(Design files in plain text)
════════════════

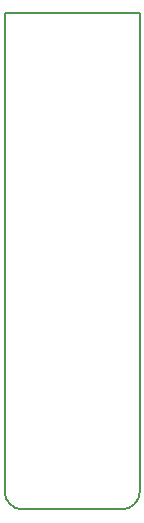
<source format=gbr>
%TF.GenerationSoftware,KiCad,Pcbnew,(6.0.7-1)-1*%
%TF.CreationDate,2024-04-18T04:23:32-04:00*%
%TF.ProjectId,EM_Harpsichord_Sensor_Daughterboard,454d5f48-6172-4707-9369-63686f72645f,rev?*%
%TF.SameCoordinates,Original*%
%TF.FileFunction,Profile,NP*%
%FSLAX46Y46*%
G04 Gerber Fmt 4.6, Leading zero omitted, Abs format (unit mm)*
G04 Created by KiCad (PCBNEW (6.0.7-1)-1) date 2024-04-18 04:23:32*
%MOMM*%
%LPD*%
G01*
G04 APERTURE LIST*
%TA.AperFunction,Profile*%
%ADD10C,0.200000*%
%TD*%
G04 APERTURE END LIST*
D10*
X107439340Y-110750000D02*
X107439340Y-70250000D01*
X97500000Y-112250000D02*
X105939340Y-112250000D01*
X96000000Y-70250000D02*
X107439340Y-70250000D01*
X96000000Y-110750000D02*
X96000000Y-70250000D01*
X96000000Y-110750000D02*
G75*
G03*
X97500000Y-112250000I1500001J1D01*
G01*
X105939340Y-112250000D02*
G75*
G03*
X107439340Y-110750000I0J1500000D01*
G01*
M02*

</source>
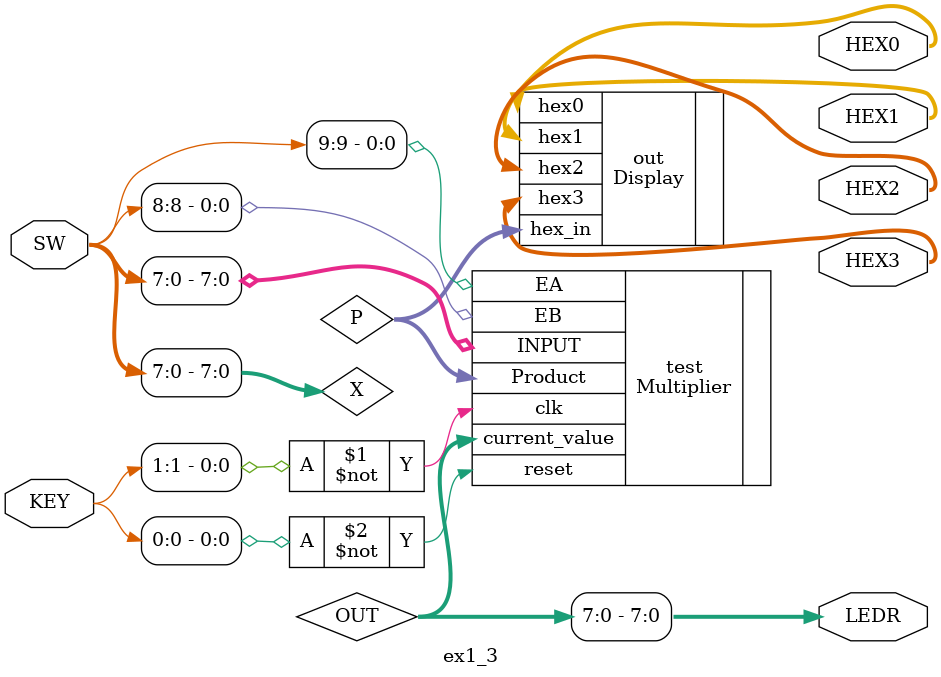
<source format=sv>

	module ex1_3(
			input  logic [9:0] SW,
			input  logic [1:0] KEY,
			output logic [9:0] LEDR,
			output logic [6:0] HEX0, HEX1, HEX2, HEX3
	);
	wire logic [7:0] X, OUT;
	wire logic [15:0] P;
	assign X = SW[7:0];
	assign LEDR[7:0] = OUT;

	Multiplier  test(.INPUT(X), .EA(SW[9]), .EB(SW[8]), .Product(P),  
						  .clk(~KEY[1]), .reset(~KEY[0]),  .current_value(OUT) );

	Display  out(.hex_in(P), .hex0(HEX0), .hex1(HEX1), .hex2(HEX2), .hex3(HEX3) );
	endmodule
</source>
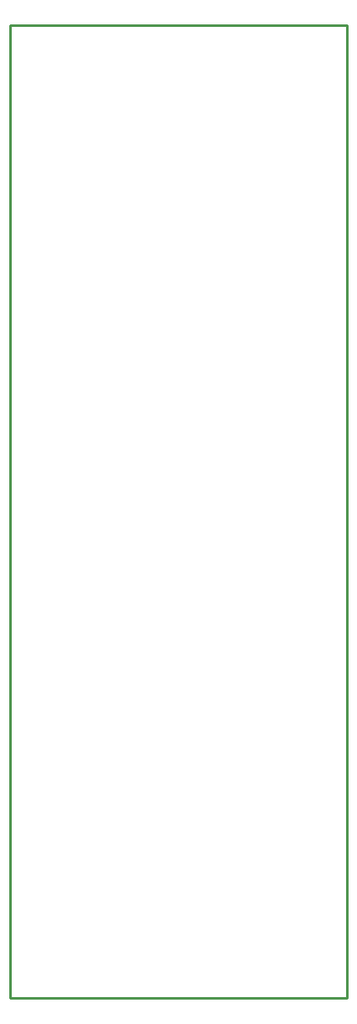
<source format=gbr>
%TF.GenerationSoftware,KiCad,Pcbnew,8.0.6*%
%TF.CreationDate,2024-10-23T18:19:57-04:00*%
%TF.ProjectId,MobileRadio,4d6f6269-6c65-4526-9164-696f2e6b6963,rev?*%
%TF.SameCoordinates,Original*%
%TF.FileFunction,Profile,NP*%
%FSLAX46Y46*%
G04 Gerber Fmt 4.6, Leading zero omitted, Abs format (unit mm)*
G04 Created by KiCad (PCBNEW 8.0.6) date 2024-10-23 18:19:57*
%MOMM*%
%LPD*%
G01*
G04 APERTURE LIST*
%TA.AperFunction,Profile*%
%ADD10C,0.254000*%
%TD*%
G04 APERTURE END LIST*
D10*
X133999900Y-150000000D02*
X100000000Y-150000000D01*
X100000000Y-52000200D02*
X133999900Y-52000200D01*
X133999900Y-52000200D02*
X133999900Y-150000000D01*
X100000000Y-150000000D02*
X100000000Y-52000200D01*
M02*

</source>
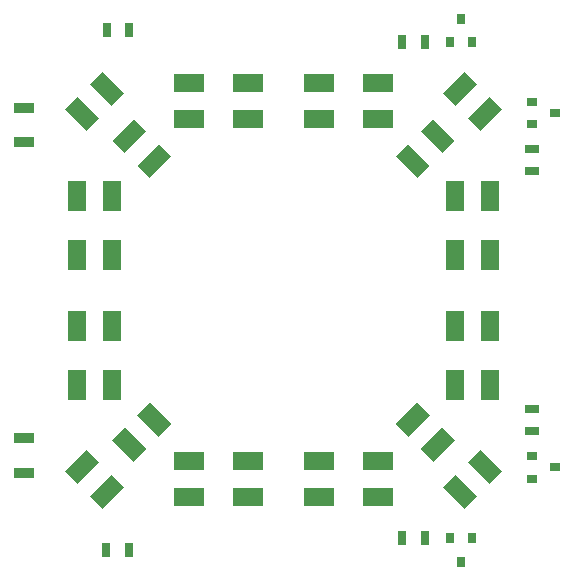
<source format=gtp>
G04 #@! TF.GenerationSoftware,KiCad,Pcbnew,(5.99.0-490-gc7ce93e10)*
G04 #@! TF.CreationDate,2019-12-10T12:04:11+01:00*
G04 #@! TF.ProjectId,LED_Panel_Flat,4c45445f-5061-46e6-956c-5f466c61742e,rev?*
G04 #@! TF.SameCoordinates,Original*
G04 #@! TF.FileFunction,Paste,Top*
G04 #@! TF.FilePolarity,Positive*
%FSLAX46Y46*%
G04 Gerber Fmt 4.6, Leading zero omitted, Abs format (unit mm)*
G04 Created by KiCad (PCBNEW (5.99.0-490-gc7ce93e10)) date 2019-12-10 12:04:11*
%MOMM*%
%LPD*%
G04 APERTURE LIST*
%ADD10R,1.300000X0.700000*%
%ADD11R,0.700000X1.300000*%
%ADD12R,1.700000X0.900000*%
%ADD13R,0.900000X0.800000*%
%ADD14R,0.800000X0.900000*%
%ADD15R,1.500000X2.600000*%
%ADD16R,2.600000X1.500000*%
G04 APERTURE END LIST*
D10*
X160000000Y-103950000D03*
X160000000Y-102050000D03*
D11*
X150950000Y-113000000D03*
X149050000Y-113000000D03*
X150950000Y-71000000D03*
X149050000Y-71000000D03*
D10*
X160000000Y-80050000D03*
X160000000Y-81950000D03*
D11*
X125950000Y-70000000D03*
X124050000Y-70000000D03*
D12*
X117000000Y-76550000D03*
X117000000Y-79450000D03*
D11*
X125900000Y-114000000D03*
X124000000Y-114000000D03*
D12*
X117000000Y-107450000D03*
X117000000Y-104550000D03*
D13*
X160000000Y-106050000D03*
X160000000Y-107950000D03*
X162000000Y-107000000D03*
D14*
X154950000Y-113000000D03*
X153050000Y-113000000D03*
X154000000Y-115000000D03*
X153050000Y-71000000D03*
X154950000Y-71000000D03*
X154000000Y-69000000D03*
D13*
X160000000Y-76050000D03*
X160000000Y-77950000D03*
X162000000Y-77000000D03*
D15*
X156500000Y-84000000D03*
X153500000Y-84000000D03*
X156500000Y-89000000D03*
X153500000Y-89000000D03*
X156500000Y-95000000D03*
X153500000Y-95000000D03*
X156500000Y-100000000D03*
X153500000Y-100000000D03*
G36*
X152489771Y-75328249D02*
G01*
X154328249Y-73489771D01*
X155388909Y-74550431D01*
X153550431Y-76388909D01*
X152489771Y-75328249D01*
G37*
G36*
X154611091Y-77449569D02*
G01*
X156449569Y-75611091D01*
X157510229Y-76671751D01*
X155671751Y-78510229D01*
X154611091Y-77449569D01*
G37*
G36*
X151671751Y-77489771D02*
G01*
X153510229Y-79328249D01*
X152449569Y-80388909D01*
X150611091Y-78550431D01*
X151671751Y-77489771D01*
G37*
G36*
X149550431Y-79611091D02*
G01*
X151388909Y-81449569D01*
X150328249Y-82510229D01*
X148489771Y-80671751D01*
X149550431Y-79611091D01*
G37*
G36*
X155671751Y-105489771D02*
G01*
X157510229Y-107328249D01*
X156449569Y-108388909D01*
X154611091Y-106550431D01*
X155671751Y-105489771D01*
G37*
G36*
X153550431Y-107611091D02*
G01*
X155388909Y-109449569D01*
X154328249Y-110510229D01*
X152489771Y-108671751D01*
X153550431Y-107611091D01*
G37*
G36*
X153510229Y-104671751D02*
G01*
X151671751Y-106510229D01*
X150611091Y-105449569D01*
X152449569Y-103611091D01*
X153510229Y-104671751D01*
G37*
G36*
X151388909Y-102550431D02*
G01*
X149550431Y-104388909D01*
X148489771Y-103328249D01*
X150328249Y-101489771D01*
X151388909Y-102550431D01*
G37*
D16*
X142000000Y-74500000D03*
X142000000Y-77500000D03*
X147000000Y-74500000D03*
X147000000Y-77500000D03*
X147000000Y-109500000D03*
X147000000Y-106500000D03*
X142000000Y-109500000D03*
X142000000Y-106500000D03*
X131000000Y-74500000D03*
X131000000Y-77500000D03*
X136000000Y-74500000D03*
X136000000Y-77500000D03*
X136000000Y-109500000D03*
X136000000Y-106500000D03*
X131000000Y-109500000D03*
X131000000Y-106500000D03*
G36*
X122328249Y-78510229D02*
G01*
X120489771Y-76671751D01*
X121550431Y-75611091D01*
X123388909Y-77449569D01*
X122328249Y-78510229D01*
G37*
G36*
X124449569Y-76388909D02*
G01*
X122611091Y-74550431D01*
X123671751Y-73489771D01*
X125510229Y-75328249D01*
X124449569Y-76388909D01*
G37*
G36*
X124489771Y-79328249D02*
G01*
X126328249Y-77489771D01*
X127388909Y-78550431D01*
X125550431Y-80388909D01*
X124489771Y-79328249D01*
G37*
G36*
X126611091Y-81449569D02*
G01*
X128449569Y-79611091D01*
X129510229Y-80671751D01*
X127671751Y-82510229D01*
X126611091Y-81449569D01*
G37*
G36*
X125510229Y-108671751D02*
G01*
X123671751Y-110510229D01*
X122611091Y-109449569D01*
X124449569Y-107611091D01*
X125510229Y-108671751D01*
G37*
G36*
X123388909Y-106550431D02*
G01*
X121550431Y-108388909D01*
X120489771Y-107328249D01*
X122328249Y-105489771D01*
X123388909Y-106550431D01*
G37*
G36*
X126328249Y-106510229D02*
G01*
X124489771Y-104671751D01*
X125550431Y-103611091D01*
X127388909Y-105449569D01*
X126328249Y-106510229D01*
G37*
G36*
X128449569Y-104388909D02*
G01*
X126611091Y-102550431D01*
X127671751Y-101489771D01*
X129510229Y-103328249D01*
X128449569Y-104388909D01*
G37*
D15*
X121500000Y-89000000D03*
X124500000Y-89000000D03*
X121500000Y-84000000D03*
X124500000Y-84000000D03*
X121500000Y-100000000D03*
X124500000Y-100000000D03*
X121500000Y-95000000D03*
X124500000Y-95000000D03*
M02*

</source>
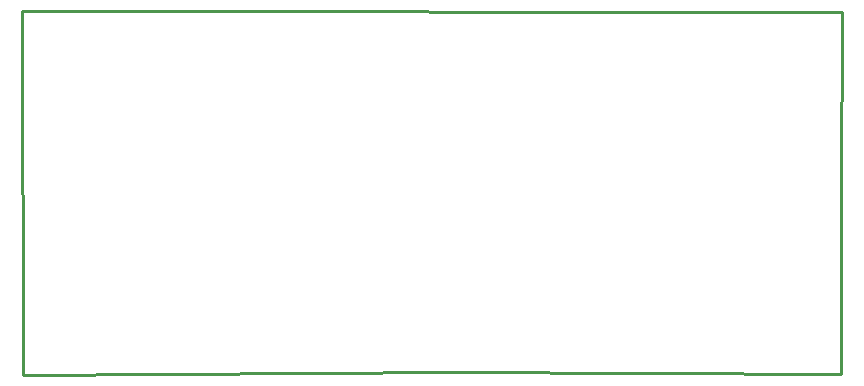
<source format=gko>
G04 Layer: BoardOutlineLayer*
G04 EasyEDA v6.5.15, 2022-08-29 16:45:13*
G04 09623d91c7444fdd891dc3a6f912d1c4,ec20ccd4d5364735b5a2b8d176f8c56e,10*
G04 Gerber Generator version 0.2*
G04 Scale: 100 percent, Rotated: No, Reflected: No *
G04 Dimensions in millimeters *
G04 leading zeros omitted , absolute positions ,4 integer and 5 decimal *
%FSLAX45Y45*%
%MOMM*%

%ADD10C,0.2540*%
D10*
X699998Y13499972D02*
G01*
X7645400Y13487400D01*
X7632700Y11963400D01*
X7632700Y10426700D01*
X4356100Y10439400D01*
X711200Y10414000D01*
X699998Y13499972D01*

%LPD*%
M02*

</source>
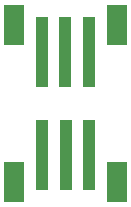
<source format=gtp>
G04 #@! TF.GenerationSoftware,KiCad,Pcbnew,7.0.5-0*
G04 #@! TF.CreationDate,2024-11-07T13:17:23-08:00*
G04 #@! TF.ProjectId,MilkVHat,4d696c6b-5648-4617-942e-6b696361645f,rev?*
G04 #@! TF.SameCoordinates,PX5f5e100PY5f5e100*
G04 #@! TF.FileFunction,Paste,Top*
G04 #@! TF.FilePolarity,Positive*
%FSLAX46Y46*%
G04 Gerber Fmt 4.6, Leading zero omitted, Abs format (unit mm)*
G04 Created by KiCad (PCBNEW 7.0.5-0) date 2024-11-07 13:17:23*
%MOMM*%
%LPD*%
G01*
G04 APERTURE LIST*
%ADD10R,1.000000X6.000000*%
%ADD11R,1.800000X3.400000*%
G04 APERTURE END LIST*
D10*
X19975000Y18424561D03*
X17975000Y18424561D03*
X15975000Y18424561D03*
D11*
X13624987Y16099440D03*
X22325013Y16099440D03*
D10*
X15925000Y27099999D03*
X17925000Y27099999D03*
X19925000Y27099999D03*
D11*
X22275013Y29425120D03*
X13574987Y29425120D03*
M02*

</source>
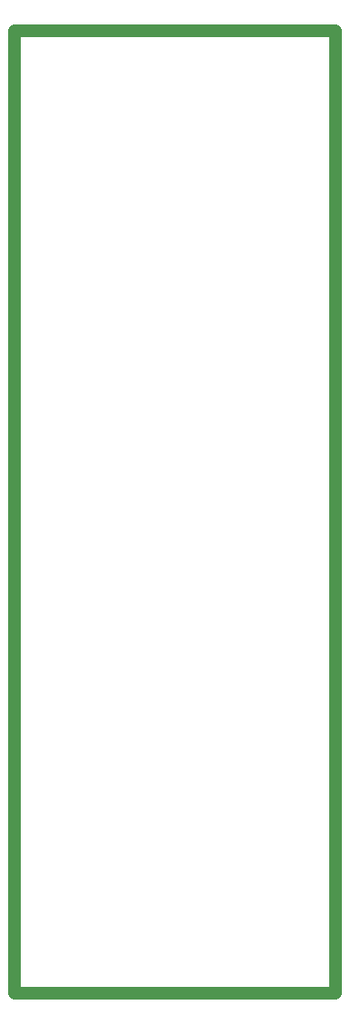
<source format=gbr>
%TF.GenerationSoftware,KiCad,Pcbnew,5.1.6-c6e7f7d~87~ubuntu20.04.1*%
%TF.CreationDate,2022-06-06T22:59:29+02:00*%
%TF.ProjectId,interface_up_left_side_arm,696e7465-7266-4616-9365-5f75705f6c65,rev?*%
%TF.SameCoordinates,PX7fa96a8PY7022770*%
%TF.FileFunction,Profile,NP*%
%FSLAX46Y46*%
G04 Gerber Fmt 4.6, Leading zero omitted, Abs format (unit mm)*
G04 Created by KiCad (PCBNEW 5.1.6-c6e7f7d~87~ubuntu20.04.1) date 2022-06-06 22:59:29*
%MOMM*%
%LPD*%
G01*
G04 APERTURE LIST*
%TA.AperFunction,Profile*%
%ADD10C,1.200000*%
%TD*%
G04 APERTURE END LIST*
D10*
X30025520Y-18800D02*
X25520Y-18800D01*
X30025520Y-18800D02*
X30025520Y89981200D01*
X25520Y89981200D02*
X30025520Y89981200D01*
X25520Y-18800D02*
X25520Y89981200D01*
M02*

</source>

════════════════

### What the task asks
Up to and including the line that holds "X105939340Y-112250000D01*", restate word for word each line of the records from their start, and only those lines, leaving out the pictures.

### Exercise output
<source format=gbr>
%TF.GenerationSoftware,KiCad,Pcbnew,(6.0.7-1)-1*%
%TF.CreationDate,2024-04-18T04:23:32-04:00*%
%TF.ProjectId,EM_Harpsichord_Sensor_Daughterboard,454d5f48-6172-4707-9369-63686f72645f,rev?*%
%TF.SameCoordinates,Original*%
%TF.FileFunction,Profile,NP*%
%FSLAX46Y46*%
G04 Gerber Fmt 4.6, Leading zero omitted, Abs format (unit mm)*
G04 Created by KiCad (PCBNEW (6.0.7-1)-1) date 2024-04-18 04:23:32*
%MOMM*%
%LPD*%
G01*
G04 APERTURE LIST*
%TA.AperFunction,Profile*%
%ADD10C,0.200000*%
%TD*%
G04 APERTURE END LIST*
D10*
X107439340Y-110750000D02*
X107439340Y-70250000D01*
X97500000Y-112250000D02*
X105939340Y-112250000D01*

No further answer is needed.